Is it a court’s job to be “fair” or to get it right?  If you file a clear enforcement motion, should a court grant part of the other side’s knee jerk, bogus cross motion, just to give everyone a little something?  When deciding a temporary support amount, should the number be the right number, as opposed to one that will cause a problem for the judge because it will make a case harder to settle because the support is too much or too little – but not really if the circumstances really warrant it?  In a perfect world, the court is supposed to get it right, whether each party perceives the result to be fair or not.

Another common theme in divorce cases is the question as to whether a court can restrain a parent from exposing the children to a new significant other.  The law is reasonably clear that while it may be possible before the judgment of divorce (though that notion and the case law are both old and oftened not enforced these days), after the divorce, it is much more difficult to get restraints.

These two concepts collided in the case of Krenicki v. Krenicki, an unreported (non-precedential) decision released today.  This case came to the court as a result of certain  post-judgment support issues which were interesting (and wrongly decided thus reversed), in an of themselves.  While awaiting a plenary hearing on those issues, the former husband filed an order to show cause requesting that his ex-wife cease cohabitating with her purported boyfriend, certifying that he had retained a private investigator who subsequently discovered that the boyfriend had been charged with, and served jail sentences for, several drug-related offenses.  The ex-wife provided a certification from the boyfriend stating that while he had problems in the past, he was rehabilitated.  On the return date, the ex-husband sought permanent restraints since the boyfriend’s record reflected five drug-related arrests and seven driving while intoxicated charges, two of which occurred after his purported rehabilitation.

I think we all can agree that it seems pretty clear that this is one of those rare occasions where post-divorce restraints seem appropriate.  The judge did just that, restraining the boyfriend from driving the children or being alone with them.  One could argue that greater restraints could have been imposed.

BRIEF A
Reproduce the part of the listing that runs from the line containing "even next week." through the end of the listing.
The listing that follows is unrelated to the text above it.

ENTRIES SHOWN
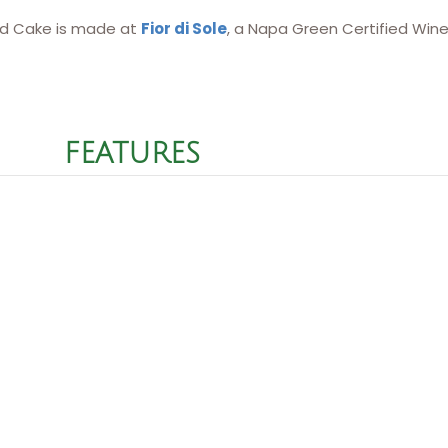
d Cake is made at
Fior di Sole
, a Napa Green Certified Wine
FEATURES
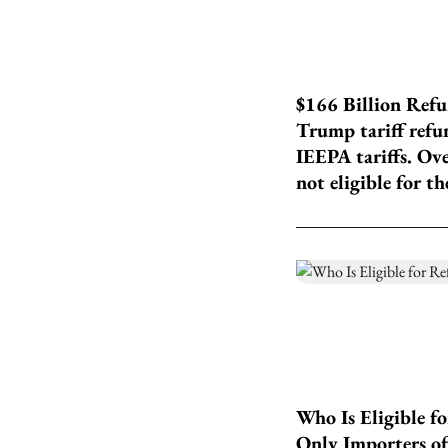
$166 Billion Refu
Trump tariff refun
IEEPA tariffs. Ov
not eligible for th
Who Is Eligible f
Only Importers of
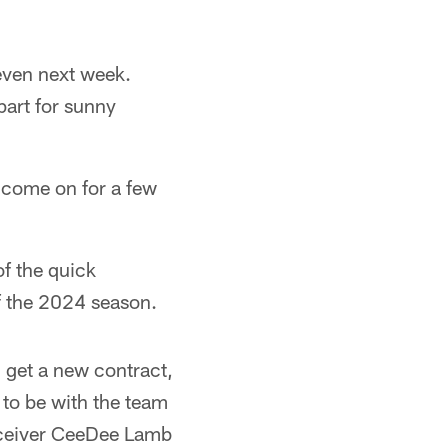
 even next week.
part for sunny
t come on for a few
of the quick
of the 2024 season.
 get a new contract,
 to be with the team
receiver CeeDee Lamb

BRIEF B
Summarize the piece on post-divorce restraints in two sentences.

EXERCISE ANSWER A
 even next week.
part for sunny
t come on for a few
of the quick
of the 2024 season.
 get a new contract,
 to be with the team
receiver CeeDee Lamb

EXERCISE ANSWER B
The piece asks whether a court should aim to be fair or to get things right, and notes that restraining a parent from exposing the children to a new significant other is much harder after a divorce than before it. In Krenicki v. Krenicki, an unreported decision, the judge restrained an ex-wife's boyfriend, whose record showed five drug-related arrests and seven driving while intoxicated charges, from driving the children or being alone with them, a rare case where the writer finds post-divorce restraints appropriate.